[WHAT YOU ARE ASKED TO DO] Print each line of the records below, unchanged and in the same order.

[RECORD EXCERPTS]
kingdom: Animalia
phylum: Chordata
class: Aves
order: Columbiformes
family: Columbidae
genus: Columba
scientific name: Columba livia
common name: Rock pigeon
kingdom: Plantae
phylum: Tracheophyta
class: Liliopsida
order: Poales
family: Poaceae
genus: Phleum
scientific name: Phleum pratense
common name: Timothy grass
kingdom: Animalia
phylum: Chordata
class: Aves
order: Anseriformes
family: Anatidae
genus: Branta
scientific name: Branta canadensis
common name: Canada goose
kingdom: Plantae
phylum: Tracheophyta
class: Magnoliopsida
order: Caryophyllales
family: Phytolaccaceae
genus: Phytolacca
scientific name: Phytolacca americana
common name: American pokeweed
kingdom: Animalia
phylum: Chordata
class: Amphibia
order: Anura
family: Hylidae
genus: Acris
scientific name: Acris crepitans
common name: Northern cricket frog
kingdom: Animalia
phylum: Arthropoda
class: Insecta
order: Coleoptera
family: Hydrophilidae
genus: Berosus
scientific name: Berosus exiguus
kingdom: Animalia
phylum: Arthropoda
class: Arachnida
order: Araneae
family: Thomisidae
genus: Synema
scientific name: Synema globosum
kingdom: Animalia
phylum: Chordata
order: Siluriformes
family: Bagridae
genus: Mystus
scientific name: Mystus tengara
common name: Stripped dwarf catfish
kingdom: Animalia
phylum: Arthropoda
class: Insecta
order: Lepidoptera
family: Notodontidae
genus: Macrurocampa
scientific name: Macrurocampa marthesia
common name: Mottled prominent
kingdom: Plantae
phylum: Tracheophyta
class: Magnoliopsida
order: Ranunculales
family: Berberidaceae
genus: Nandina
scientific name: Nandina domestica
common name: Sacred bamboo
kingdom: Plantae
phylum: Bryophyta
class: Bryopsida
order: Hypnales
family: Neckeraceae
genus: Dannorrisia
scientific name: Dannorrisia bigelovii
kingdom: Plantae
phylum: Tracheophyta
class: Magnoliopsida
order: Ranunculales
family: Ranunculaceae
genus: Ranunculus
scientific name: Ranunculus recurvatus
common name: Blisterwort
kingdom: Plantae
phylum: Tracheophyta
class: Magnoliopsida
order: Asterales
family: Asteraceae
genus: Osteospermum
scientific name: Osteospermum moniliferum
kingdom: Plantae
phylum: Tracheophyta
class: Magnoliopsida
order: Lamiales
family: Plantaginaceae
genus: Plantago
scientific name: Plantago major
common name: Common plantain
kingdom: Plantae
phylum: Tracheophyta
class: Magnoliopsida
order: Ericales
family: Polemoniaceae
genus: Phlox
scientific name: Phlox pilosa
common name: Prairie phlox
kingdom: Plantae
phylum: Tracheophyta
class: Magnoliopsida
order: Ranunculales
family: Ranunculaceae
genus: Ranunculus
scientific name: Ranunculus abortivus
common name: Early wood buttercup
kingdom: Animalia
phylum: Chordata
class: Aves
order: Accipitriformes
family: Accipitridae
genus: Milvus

[FINISHED EXERCISE]
kingdom: Animalia
phylum: Chordata
class: Aves
order: Columbiformes
family: Columbidae
genus: Columba
scientific name: Columba livia
common name: Rock pigeon
kingdom: Plantae
phylum: Tracheophyta
class: Liliopsida
order: Poales
family: Poaceae
genus: Phleum
scientific name: Phleum pratense
common name: Timothy grass
kingdom: Animalia
phylum: Chordata
class: Aves
order: Anseriformes
family: Anatidae
genus: Branta
scientific name: Branta canadensis
common name: Canada goose
kingdom: Plantae
phylum: Tracheophyta
class: Magnoliopsida
order: Caryophyllales
family: Phytolaccaceae
genus: Phytolacca
scientific name: Phytolacca americana
common name: American pokeweed
kingdom: Animalia
phylum: Chordata
class: Amphibia
order: Anura
family: Hylidae
genus: Acris
scientific name: Acris crepitans
common name: Northern cricket frog
kingdom: Animalia
phylum: Arthropoda
class: Insecta
order: Coleoptera
family: Hydrophilidae
genus: Berosus
scientific name: Berosus exiguus
kingdom: Animalia
phylum: Arthropoda
class: Arachnida
order: Araneae
family: Thomisidae
genus: Synema
scientific name: Synema globosum
kingdom: Animalia
phylum: Chordata
order: Siluriformes
family: Bagridae
genus: Mystus
scientific name: Mystus tengara
common name: Stripped dwarf catfish
kingdom: Animalia
phylum: Arthropoda
class: Insecta
order: Lepidoptera
family: Notodontidae
genus: Macrurocampa
scientific name: Macrurocampa marthesia
common name: Mottled prominent
kingdom: Plantae
phylum: Tracheophyta
class: Magnoliopsida
order: Ranunculales
family: Berberidaceae
genus: Nandina
scientific name: Nandina domestica
common name: Sacred bamboo
kingdom: Plantae
phylum: Bryophyta
class: Bryopsida
order: Hypnales
family: Neckeraceae
genus: Dannorrisia
scientific name: Dannorrisia bigelovii
kingdom: Plantae
phylum: Tracheophyta
class: Magnoliopsida
order: Ranunculales
family: Ranunculaceae
genus: Ranunculus
scientific name: Ranunculus recurvatus
common name: Blisterwort
kingdom: Plantae
phylum: Tracheophyta
class: Magnoliopsida
order: Asterales
family: Asteraceae
genus: Osteospermum
scientific name: Osteospermum moniliferum
kingdom: Plantae
phylum: Tracheophyta
class: Magnoliopsida
order: Lamiales
family: Plantaginaceae
genus: Plantago
scientific name: Plantago major
common name: Common plantain
kingdom: Plantae
phylum: Tracheophyta
class: Magnoliopsida
order: Ericales
family: Polemoniaceae
genus: Phlox
scientific name: Phlox pilosa
common name: Prairie phlox
kingdom: Plantae
phylum: Tracheophyta
class: Magnoliopsida
order: Ranunculales
family: Ranunculaceae
genus: Ranunculus
scientific name: Ranunculus abortivus
common name: Early wood buttercup
kingdom: Animalia
phylum: Chordata
class: Aves
order: Accipitriformes
family: Accipitridae
genus: Milvus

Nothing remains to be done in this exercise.